If you’re looking to make a shift in your career, becoming a home inspector could be right up your alley. As a contractor, you already have the knowledge you need to judge a space and its workmanship, construction, and soundness.
Whether you’ve got an extreme eye for detail or are just tired of the physical toll contracting takes, becoming an inspector is a valid option for those looking to make a career change within the industry.
Requirements for Becoming an Inspector
The requirements for becoming a home inspector vary by location. Some states have no licensing requirements at all, allowing anyone to become a home inspector. Other states may require anything up to and including a high school diploma, professional or college-level coursework, an apprenticeship, exam and licensure with the state. Depending on where you live, you may need to jump through hoops to become a legally recognized inspector — even if you’ve been working as a contractor for a long time.
Increase Your Knowledge Base
You already know that not all homes are created the same: there’s a big difference between a new construction LEED-certified tiny house and a historic Victorian. While the basics are similar – soundness and safety for habitability – how that’s accomplished can vary widely.
Increase your knowledge base to cover a variety of heating, plumbing, and electrical systems and what determines their soundness. The same goes for structural integrity for a variety of building types and what’s acceptable in your location. By having the knowledge to assess different types of homes, you’re increasing your skill set and, in theory, your client base and potential demand when you jump into work as an inspector.
Improve Your Communication Skills
Inspecting homes is a great job for a people person: you’re dealing with clients, real estate agents, city officials and contractors from all walks of life. In order to be a successful inspector, improve your written and verbal communication skills. You’ll need to be able to successfully explain what’s going on with a building to someone with zero construction knowledge and, at the same time, be able to explain it in depth and with technical terms for the pros.
Join a Firm or Go Solo
When making the switch from contractor to inspector, you’ll need to decide whether you want to hook up with an established company or firm or go at it as an independent contractor.
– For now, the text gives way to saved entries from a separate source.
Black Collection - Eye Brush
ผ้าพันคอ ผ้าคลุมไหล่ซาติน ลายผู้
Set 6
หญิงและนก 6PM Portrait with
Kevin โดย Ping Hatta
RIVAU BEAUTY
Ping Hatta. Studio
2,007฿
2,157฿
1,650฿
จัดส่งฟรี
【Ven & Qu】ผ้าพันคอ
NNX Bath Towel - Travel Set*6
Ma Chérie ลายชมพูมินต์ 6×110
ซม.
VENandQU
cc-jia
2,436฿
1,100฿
As with general contracting, there are benefits and drawbacks to each route.
If you join up with a firm, you’re at the mercy of someone else but aren’t responsible for finding new clients. You’ll likely make less and you may not be on your own schedule. You also won’t have to spend time and money marketing, funding your business or keeping track of the business side of things as you focus on completing inspections.
Hook Up With ASHI
Joining the American Society of Home Inspectors isn’t a requirement in any location but doing so provides you with networking and continuing education opportunities that you wouldn’t otherwise have.
Joining ASHI and obtaining a professional certification from them requires extra training and experience, but between what they offer members and being able to use it as a selling point with future clients or potential employers and firms, it may be worth it – especially if you’re in a state with no formal licensing requirements.
Becoming an Inspector
As a contractor, you already know how it feels to have your work subjected to the critical eye of an inspector and can effectively communicate any problems without minimizing the hard work of the crew that completed the job.
You’ve got the knowledge and expertise to spot problems. If you live in a state with minimal or no licensing requirements, you’ve already got everything you need to become a home inspector: otherwise, it’s a matter of fulfilling the necessary obligations to get legally recognized in your region.
Have you ever worked as a home inspector? Would you consider it? Why or why not?